An Alabama group is calling for the statue of a physician who performed medical experiments on enslaved black women in the antebellum South to be removed from capitol grounds.
Joined by retiring State Sen. Selma-Democrat Hank Sanders, the Save OurSelves (SOS) Movement for Justice and Democracy held a press conference outside of the state capitol in Montgomery on Wednesday, where they called for the removal of a statue of the “father of modern gynecology, Dr. J. Marion Sims.
“The reason this memorial must be removed is because Dr. J. Marion Sims operated on a number of enslaved Black women without their consent and without anesthesia of any sort,” said Sanders at the press conference. “Alabama cannot have a statue of Dr. J. Marion Sims, a man who committed repeated atrocities against Black women in Alabama, on public grounds.”
Sims is best known for his invention of the vaginal speculum and pioneering a surgical technique to cure the “vesico-vaginal fistula,” which was a debilitating condition women often suffered in the 1800’s following complications in childbirth. He perfected the surgery by performing repeated operations on the enslaved women in Alabama during the 1840s, without using anesthesia.
From 1845 to 1849, Sims performed experimental surgeries on slaves he kept in a “little hospital of eight beds, for taking care of negro patients,” in Montgomery, Ala., he explained in his autobiography.
Many argue Sims did not have consent for his experiments, but he claims he did.
“I made this proposition to the owners of the negroes: If you will give me Anarcha and Betsey for experiment, I agree to perform no experiment or operation on either of them to endanger their lives, and will not charge a cent for keeping them, but you must pay their taxes and clothe them. I will keep them at my own expense,” Sims said of his arrangements in his autobiography.
Sims defenders agree — he was in line with the times.
According to History.com, “Sims’s defenders say the Southern-born slaveholder was simply a man of his time for whom the end justified the means—and that enslaved women with fistulas were likely to have wanted the treatment badly enough that they would have agreed to take part in his experiments. But history hasn’t recorded their voices, and consent from their owners, who had a strong financial interest in their recovery, was the only legal requirement of the time.”

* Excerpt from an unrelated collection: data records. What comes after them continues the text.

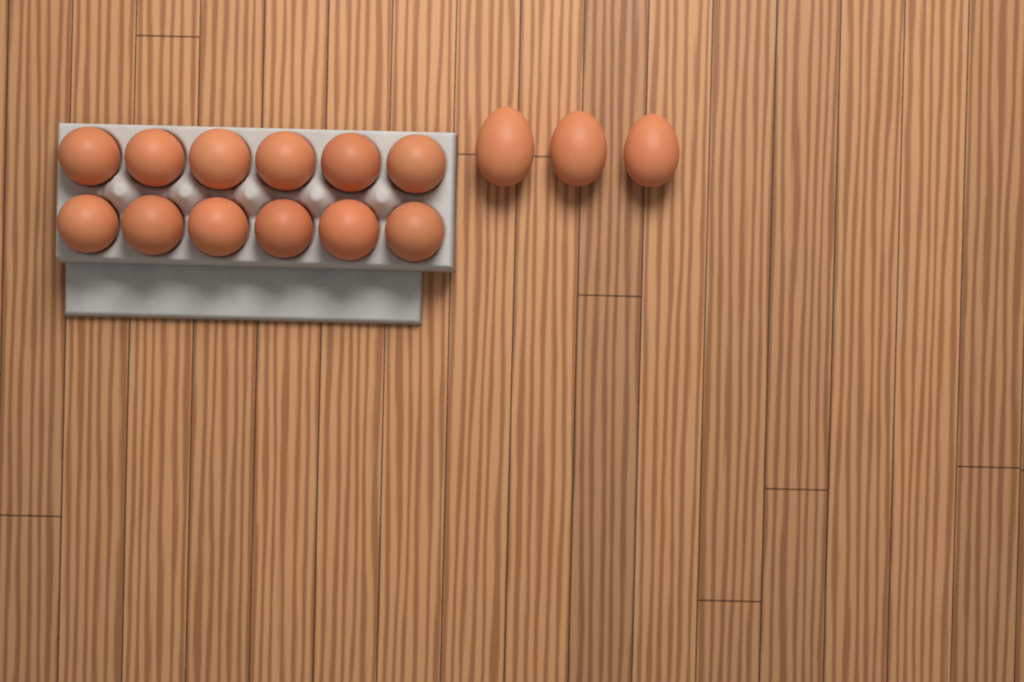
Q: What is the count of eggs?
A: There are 15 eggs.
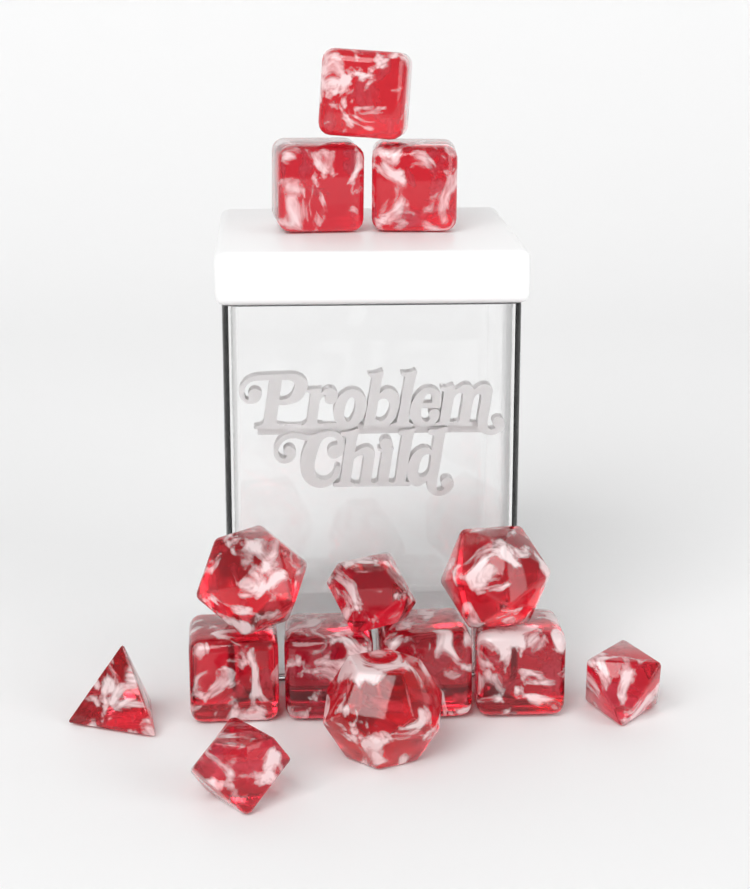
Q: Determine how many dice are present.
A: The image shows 14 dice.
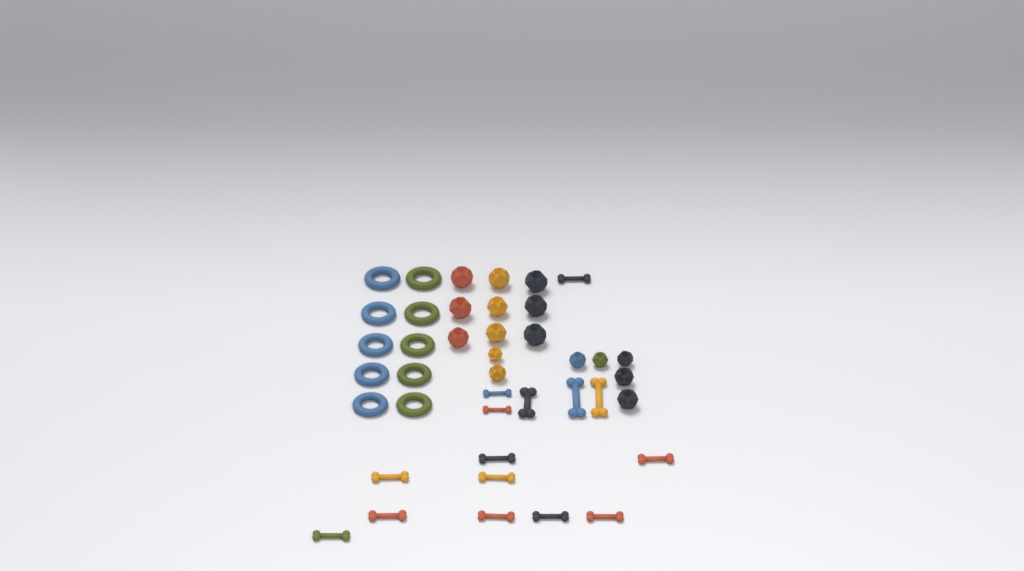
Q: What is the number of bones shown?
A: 15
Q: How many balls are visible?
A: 16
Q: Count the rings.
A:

“Dr. Sims is widely known as the father of gynecology because, in large part, of these horrible medical experiments he conducted on enslaved Black women in Alabama,” said Tuskegee-mayor Johnny Ford, who was also at the event. “Like the infamous Tuskegee Syphilis Experiments on Black men that took place in Alabama in the 20th Century, these atrocious actions that took place in Alabama in the 19th Century against Black women should, at the very least, result in an apology and the removal of this statue. “
Ford continued, “Memorials to Dr. Sims have been removed in other states once Sims’ atrocities were brought to public and officials’ attentions. That has sadly not been the case in Alabama. That must change.”
Last month, a similar statue of Sims was removed from Central Park in New York City.
The SOS is also asking that the charges be dropped against Jon Broadway, who has been charged with Criminal Tampering in Montgomery County. Broadway, a local activist, was arrested last month on Confederate Memorial Day after performing a skit in front of the statue.
“The charges against Jon Broadway must be dismissed because he has done nothing wrong. In fact, he has done something right by calling attention to the memorial of a man who openly abused and tortured enslaved Black women,” said Attorney Faya Rose Toure. “From the facts I know, Mr. Broadway simply helped perform a skit about Dr. Sims’ actions and a little ketchup may have gotten on the statue during a performance given to draw attention to the torture and abuse that powerless Black women suffered at the hands of Sims.”